A traveling wave keeps its shape and shifts along the propagation direction by $\Delta y = v\,t = \dfrac{\lambda}{T}\,t$ in time $t$.

(1) At $t = 3T/8$ the pattern shifts in $+y$ by

$$\Delta y = \frac{\lambda}{T}\cdot\frac{3T}{8} = \frac{3\lambda}{8},$$

so the crest originally at $O$ moves to $y = 3\lambda/8$. At $t = 7T/6$ the shift is

$$\Delta y = \frac{\lambda}{T}\cdot\frac{7T}{6} = \frac{7\lambda}{6} = \lambda + \frac{\lambda}{6};$$

a shift of one full wavelength reproduces the wave, so the pattern appears shifted by only $\lambda/6$ in $+y$.

(2) For $-y$ propagation the same shape shifts the opposite way: the waveforms are obtained by shifting the original $3\lambda/8$ and $\lambda/6$ in the $-y$ direction (mirror images about the $y$-axis of the $+y$ results).
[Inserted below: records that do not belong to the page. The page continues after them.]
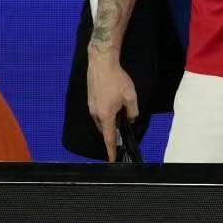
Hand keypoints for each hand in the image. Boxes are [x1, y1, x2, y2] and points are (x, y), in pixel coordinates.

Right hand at [86, 46, 139, 160]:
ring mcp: (91, 106)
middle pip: (105, 129)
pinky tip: (113, 102)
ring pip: (102, 120)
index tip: (112, 159)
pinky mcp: (90, 99)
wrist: (101, 64)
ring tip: (121, 109)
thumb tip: (131, 119)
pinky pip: (99, 111)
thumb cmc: (117, 79)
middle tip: (124, 125)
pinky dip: (106, 112)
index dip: (111, 150)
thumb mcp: (130, 96)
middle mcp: (96, 114)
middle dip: (113, 130)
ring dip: (110, 120)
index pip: (109, 138)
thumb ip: (132, 111)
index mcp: (106, 116)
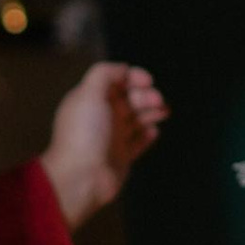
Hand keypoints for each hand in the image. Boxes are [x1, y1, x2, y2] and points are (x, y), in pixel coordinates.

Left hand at [42, 61, 168, 228]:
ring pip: (137, 119)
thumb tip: (123, 68)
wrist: (81, 177)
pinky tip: (154, 132)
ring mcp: (112, 137)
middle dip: (146, 95)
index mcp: (92, 99)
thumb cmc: (84, 133)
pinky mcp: (122, 156)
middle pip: (130, 98)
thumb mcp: (89, 93)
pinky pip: (138, 142)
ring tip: (164, 112)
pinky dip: (147, 135)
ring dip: (151, 112)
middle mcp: (102, 116)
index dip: (133, 77)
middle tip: (158, 101)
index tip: (148, 81)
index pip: (116, 81)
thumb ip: (105, 73)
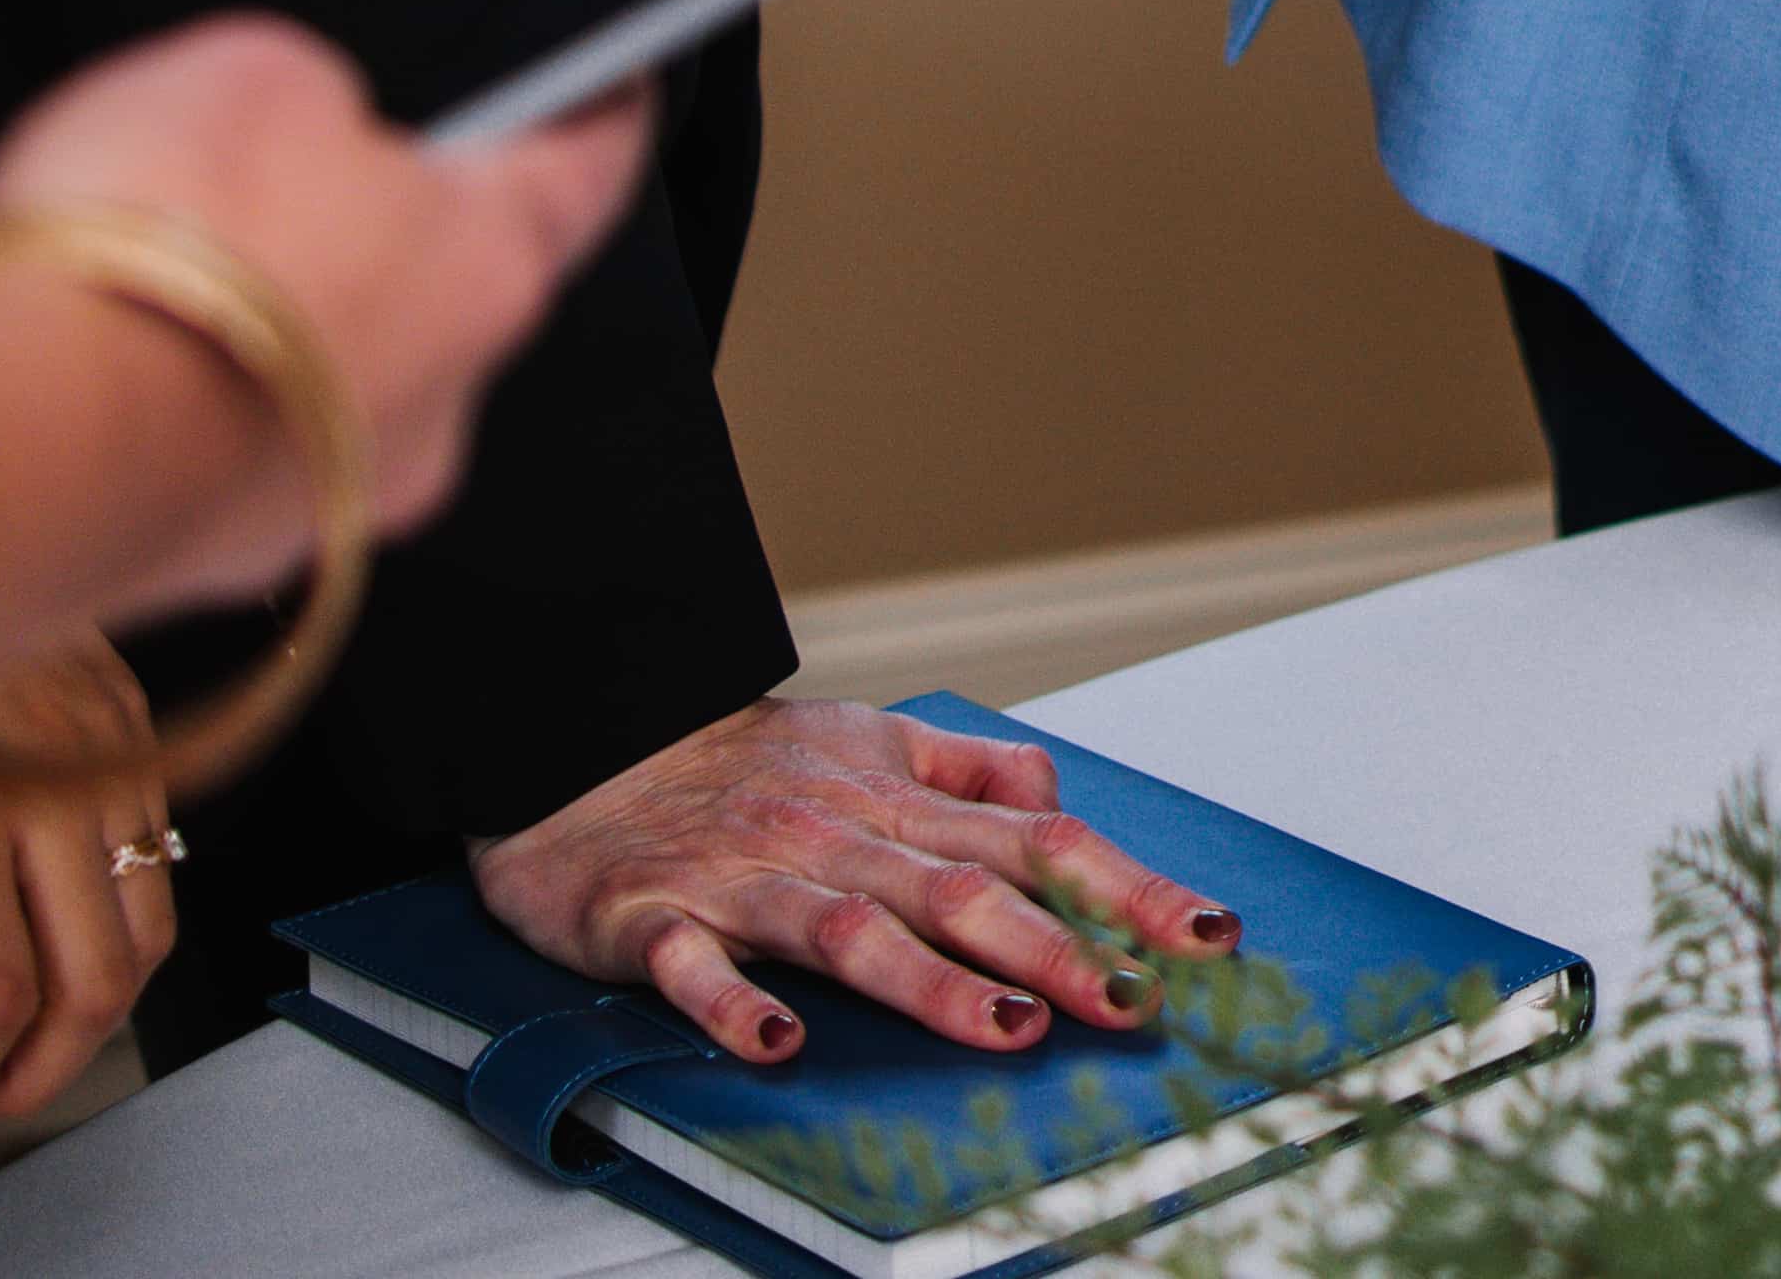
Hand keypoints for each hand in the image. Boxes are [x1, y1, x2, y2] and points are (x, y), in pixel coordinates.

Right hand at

(3) Each particle performs SHM with $\omega = \dfrac{2\pi}{T}$ and amplitude $A = 0.2$ m. For a wave moving in $+y$, a particle's velocity matches that of the particle just behind it (smaller $y$), which fixes each initial phase:

• $O$ (crest, $x = +A$, momentarily at rest, about to move down): $x_O = A\sin\!\left(\omega t + \dfrac{\pi}{2}\right)$.
• $a$ ($x = 0$, moving up): $x_a = A\sin(\omega t)$.
• $b$ (trough, $x = -A$, about to move up): $x_b = A\sin\!\left(\omega t - \dfrac{\pi}{2}\right)$.
• $c$ ($x = 0$, moving down): $x_c = A\sin(\omega t + \pi)$.
• $d$ (crest, same phase as $O$): $x_d = A\sin\!\left(\omega t + \dfrac{\pi}{2}\right)$.